The full affidavit by James Goldstein can be found online here.

More information on the Atlantic Yards litigation can be found at http://www.brooklynspeaks.net/.

About the Center for Social Philanthropy

 The Center for Social Philanthropy (C-SocPhil) is an innovative, nonprofit social enterprise working at the frontiers of philanthropy and finance.  The Center provides data, research, resources and tools to help foundations, donors, and mission-driven investors leverage their assets more fully for long-term sustainable social and environmental impact.  The Center’s work fosters greater financial transparency, accountability and sustainability and helps a wide range of stakeholders to understand and engage in today’s increasingly complex capital markets.  Since 2009, the Center has been housed at Tellus Institute, a sustainability think tank in Boston.

Feb 11

Humphreys speaks on just investing at Brown

C-SocPhil director joins panel on “Investing in Justice”

BOSTON — Joshua Humphreys, senior associate and director of the Center for Social Philanthropy at Tellus Institute, joined representatives from the Responsible Endowments Coalition and the Service Employees International Union for a panel discussion on the theme of “Investing in Justice” at Brown University.

The event was organized by student organizations in the Open the Books Coalition ahead of the winter meeting of the Brown Corporation.  On the Corporation’s agenda was a recommendation from the University’s Advisory Committee on Responsible Investment Policy not to reinvest in HEI Hotels and Resorts, a hospitality private-equity firm with a notoriously bad reputation for its labor relations.  Despite the stigma, leading college endowments have routinely invested in the firm’s funds.

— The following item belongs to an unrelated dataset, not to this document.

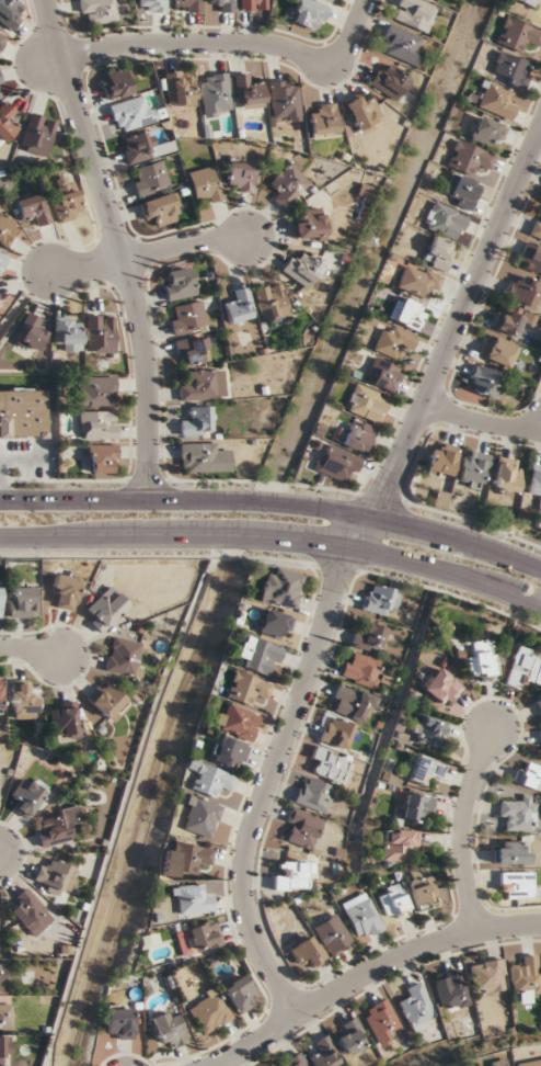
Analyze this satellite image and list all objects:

Coverage in the Brown Daily Herald is online here.

Feb 10

C-SocPhil Director on Higher Ed Transparency

Humphreys interviewed by Tufts paper on college financial disclosures

BOSTON — Joshua Humphreys, senior associate and director of the Center for Social Philanthropy at Tellus Institute, was interviewed at length for an article in The Tufts Daily about pending legislation in the Massachusetts State House that would require fuller disclosure of financial information by private colleges.

The legislation, inspired in part by research on endowments and the financial crisis conducted by the Center for Social Philanthropy last year, would require annual reporting by colleges of investment holdings, excessive compensation, manager and consultant fees, trustee and employee conflicts of interest, and the costs of tax exemptions.  The bill was sponsored by Sen. Patricia Jehlen, whose district includes Tufts University.

“Although tax exemption creates costs to the state … there are no good estimates for what those costs are,” Humphreys said. “This bill would require colleges to report on the cost of tax exemptions so that a more well-informed and robust debate can occur about costs and benefits.”

Hearings on the Massachusetts Higher Education Transparency Act will occur on Beacon Hill in June.